The principal business address of each of the Reporting Persons is c/o Medpace Holdings, Inc., 5375 Medpace Way, Cincinnati, OH 45227. Dr. Troendle’s principal occupation is serving as President, Chief Executive Officer and Chairman of the Board of Directors of the Issuer (the “Board”). MPI is principally engaged in the investment of securities of the Issuer.
Shares beneficially owned by certain investment funds affiliated with Cinven Capital Management (the “Cinven Entities”) and held of record by Medpace Limited Partnership (“Medpace LP”) are not the subject of this Schedule 13D and the Cinven Entities and Medpace LP are accordingly not included as Reporting Persons. The board of directors of one of the Cinven Entities has voting and investment discretion with respect to shares held of record by Medpace LP. For a description of the relationship between the Cinven Entities and Dr. Troendle, see Item 4 of the Statement.

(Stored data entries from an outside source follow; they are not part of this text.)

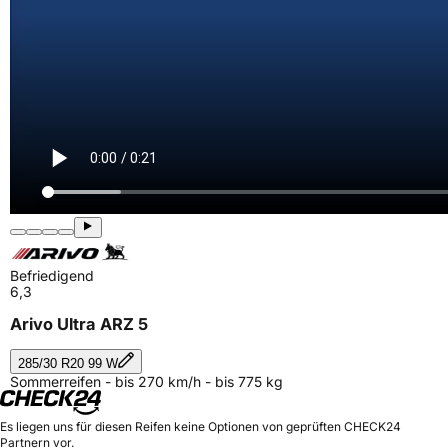
Befriedigend
6,3
Arivo Ultra ARZ 5
285/30 R20 99 W
Sommerreifen - bis 270 km/h - bis 775 kg
Es liegen uns für diesen Reifen keine Optionen von geprüften CHECK24
Partnern vor.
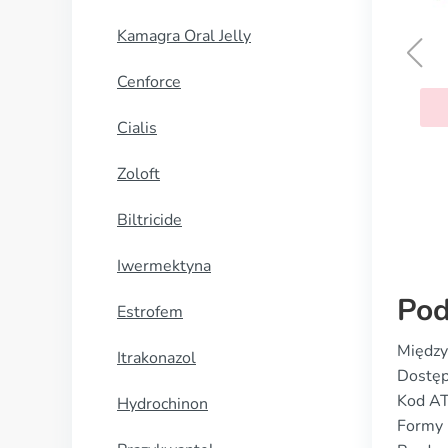
Kamagra Oral Jelly
Yasmin
Cenforce
KUP TERAZ
Cialis
Zoloft
Biltricide
Iwermektyna
Pod
Estrofem
Między
Itrakonazol
Dostęp
Kod A
Hydrochinon
Formy 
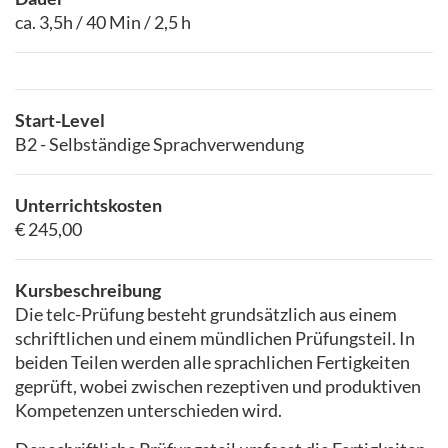
ca. 3,5h / 40 Min / 2,5 h
Start-Level
B2 - Selbständige Sprachverwendung
Unterrichtskosten
€ 245,00
Kursbeschreibung
Die telc-Prüfung besteht grundsätzlich aus einem
schriftlichen und einem mündlichen Prüfungsteil. In
beiden Teilen werden alle sprachlichen Fertigkeiten
geprüft, wobei zwischen rezeptiven und produktiven
Kompetenzen unterschieden wird.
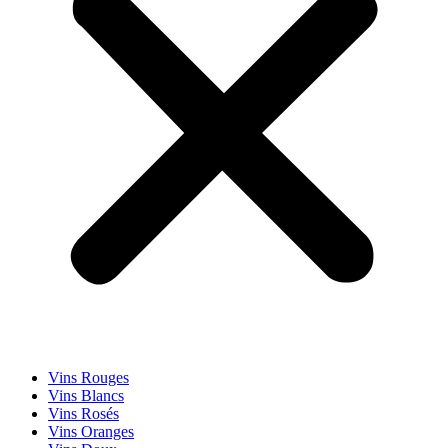
Vins Rouges
Vins Blancs
Vins Rosés
Vins Oranges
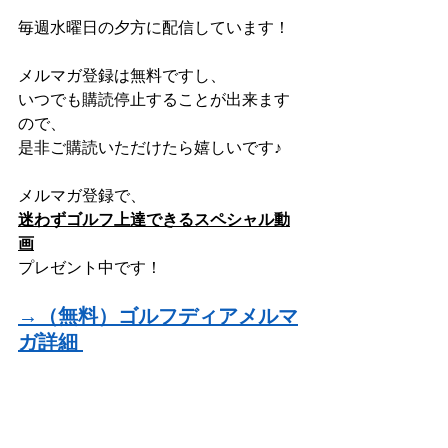
毎週水曜日の夕方に配信しています！
メルマガ登録は無料ですし、
いつでも購読停止することが出来ます
ので、
是非ご購読いただけたら嬉しいです♪
メルマガ登録で、
迷わずゴルフ上達できるスペシャル動
画
プレゼント中です！
→（無料）ゴルフディアメルマ
ガ詳細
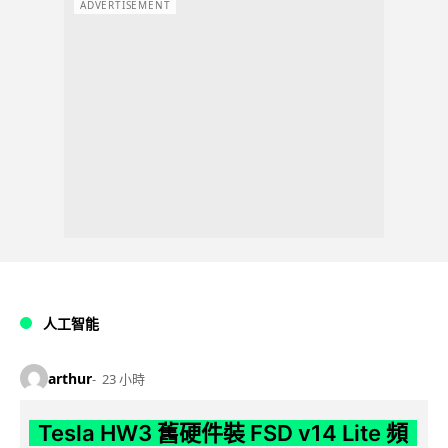
ADVERTISEMENT
人工智能
arthur
23 小時
Tesla HW3 舊硬件裝 FSD v14 Lite 頻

During the last five years, none of the Reporting Persons or Related Persons (i) has been convicted in any criminal proceeding (excluding traffic violations or similar misdemeanors) or (ii) was a party to a civil proceeding of a judicial or administrative body of competent jurisdiction and as a result of such proceeding was or is subject to a judgment, decree or final order enjoining future violations of, or prohibiting or mandating activities subject to, federal or state securities laws or finding any violation with respect to such laws.

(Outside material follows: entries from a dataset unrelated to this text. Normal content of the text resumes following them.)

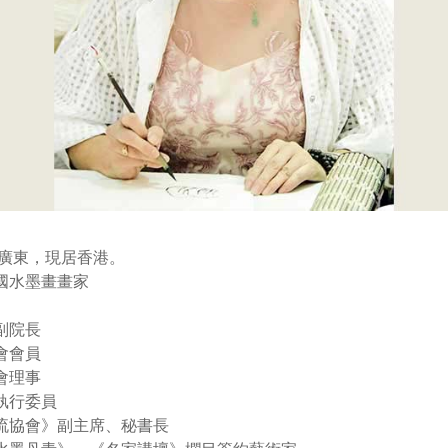
籍廣東，現居香港。
國水墨畫畫家
副院長
會會員
會理事
執行委員
流協會》副主席、秘書長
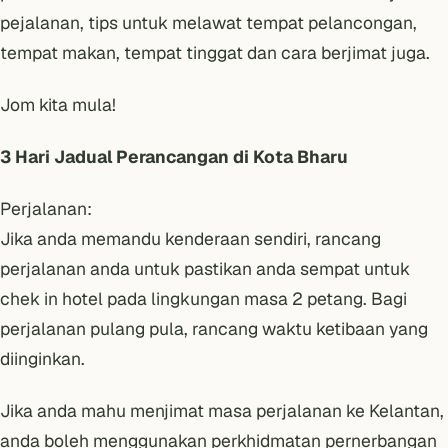
pejalanan, tips untuk melawat tempat pelancongan,
tempat makan, tempat tinggat dan cara berjimat juga.
Jom kita mula!
3 Hari Jadual Perancangan di Kota Bharu
Perjalanan:
Jika anda memandu kenderaan sendiri, rancang
perjalanan anda untuk pastikan anda sempat untuk
chek in hotel pada lingkungan masa 2 petang. Bagi
perjalanan pulang pula, rancang waktu ketibaan yang
diinginkan.
Jika anda mahu menjimat masa perjalanan ke Kelantan,
anda boleh menggunakan perkhidmatan pernerbangan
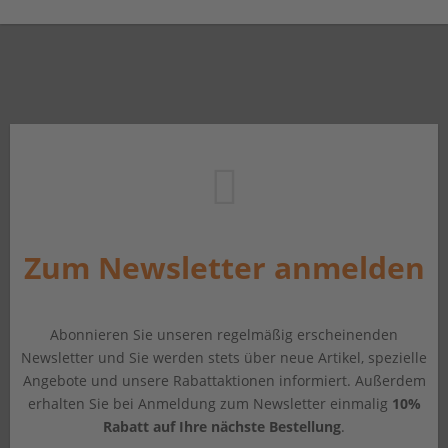
Zum Newsletter anmelden
Abonnieren Sie unseren regelmäßig erscheinenden
Newsletter und Sie werden stets über neue Artikel, spezielle
Angebote und unsere Rabattaktionen informiert. Außerdem
erhalten Sie bei Anmeldung zum Newsletter einmalig
10%
Rabatt auf Ihre nächste Bestellung
.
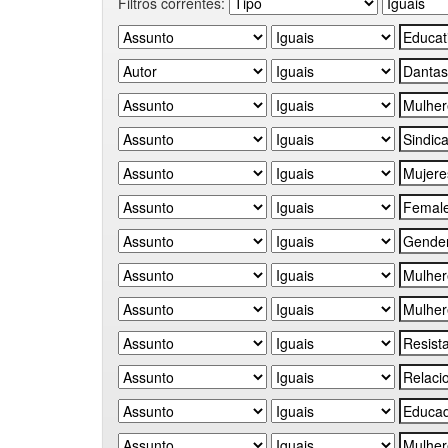
Filtros correntes:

Item 4. | Purpose of Transaction |
Item 4 of the Statement is amended and supplemented by inserting the following information:
The responses to Items 5 and 6 of this Schedule 13D are incorporated herein by reference.
On June 14, 2018, Dr. Troendle, as the Trustee of the August J. Troendle Revocable Trust (the “Trust”), entered into a written stock selling plan in accordance with Rule10b5-1 (the “Plan”). The Trust holds a certain number of shares of Common Stock for the benefit of Dr. Troendle. Pursuant to the Plan, the Trust may sell up to an aggregate of 869,565 shares of Common Stock, subject to market conditions and the pricing parameters specified in the Plan. The Plan is scheduled to terminate June 15, 2019 or such earlier date as set forth in the Plan.